По талому грязноватому снегу летит царский экипаж. Снег – на булыжной мостовой вдоль канала. Народу совсем мало: мартовский петербургский холодный ветер, пробирающий до костей, сдул с канала гуляющую публику. По тротуару прогуливаются полицейские – охраняют проезд императорской кареты.

А вот из-за поворота показалась и карета.

Но полицейские почему-то не замечают странного молодого человека… Он явно нервничает, в руке у него что-то подозрительное, величиной с тогдашнюю коробку конфет «Ландрин», завернутое в белый платок.

Молодой человек подождал приближающуюся карету и швырнул сверток под ноги лошадям.

Эхо мощного взрыва прокатилась по каналу.

… На булыжной мостовой лежит убитый – один из казаков, охранявших карету, рядом с мертвецом умирает в муках проходивший мальчик… Кровь, обрывки одежды на покрытом снегом булыжнике.

Императорский поезд останавливается.
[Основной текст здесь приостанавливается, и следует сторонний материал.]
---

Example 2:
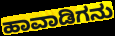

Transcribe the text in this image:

ಹಾವಾಡಿಗನು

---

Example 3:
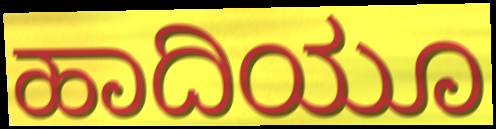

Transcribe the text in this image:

ಹಾದಿಯೂ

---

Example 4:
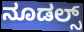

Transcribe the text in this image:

ನೂಡಲ್ಸ್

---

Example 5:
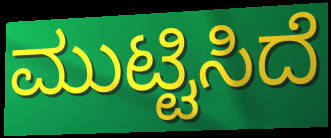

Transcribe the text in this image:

ಮುಟ್ಟಿಸಿದೆ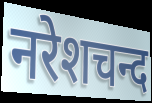
नरेशचन्दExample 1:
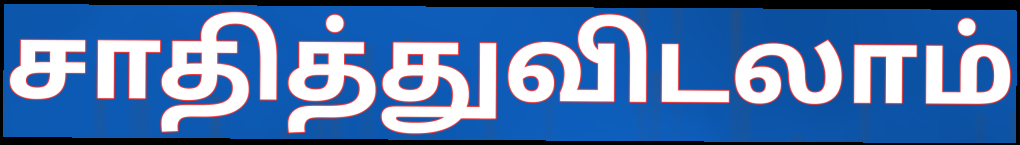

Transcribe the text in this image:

சாதித்துவிடலாம்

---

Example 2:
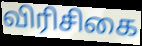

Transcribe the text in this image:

விரிசிகை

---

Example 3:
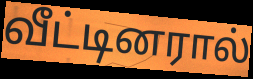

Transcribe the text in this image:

வீட்டினரால்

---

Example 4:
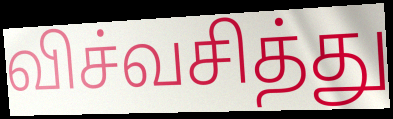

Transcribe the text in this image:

விச்வசித்து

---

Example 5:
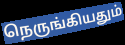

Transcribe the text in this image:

நெருங்கியதும்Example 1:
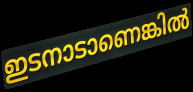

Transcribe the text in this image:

Государь, невредимый, выходит из кареты. Поздно бросил бомбу молодой человек – видно, сильно нервничал.

В шинели с бобровым воротником, на красной подкладке, в золотых эполетах с вензелем отца, Александр II…

Государь высок, прям, гвардейская выправка. Последний красавец-царь романовской династии.
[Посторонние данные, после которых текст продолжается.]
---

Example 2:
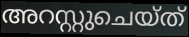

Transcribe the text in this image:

അറസ്റ്റുചെയ്ത്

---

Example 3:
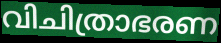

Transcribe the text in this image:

വിചിത്രാഭരണ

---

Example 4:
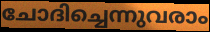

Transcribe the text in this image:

ചോദിച്ചെന്നുവരാം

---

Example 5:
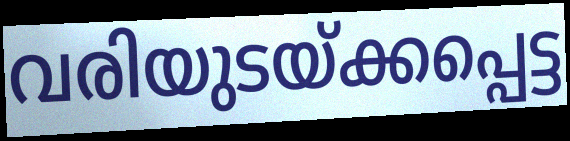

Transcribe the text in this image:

വരിയുടയ്ക്കപ്പെട്ട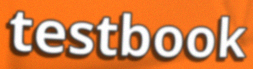
testbook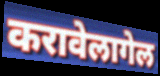
करावेलागेलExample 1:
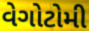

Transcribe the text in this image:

વેગોટોમી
… Не пройдет и пятнадцати минут, и он будет корчится в муках на этом талом грязном снегу.

И те, кто посещают мой театр на ТВ, слышат главное – шум времени.

У этого театра огромная аудитория. Я знаю, что не все понимают то, что я рассказываю.

Но это и не важно.

Один наш известный актер увидел, что его домработница смотрит мою передачу. И спросил ее:

– Ты хоть что-нибудь понимаешь?

– Не всё, – вздохнула она, – но очень интересно. Это и есть для меня высший комплимент. Ибо мой театр на ТВ – это, прежде всего, эмоция.

Эпиграф

Я храню редкое издание, доставшееся мне из библиотеки отца. Это – «Album de Madame OLGA KOZLOW. 1869–1889».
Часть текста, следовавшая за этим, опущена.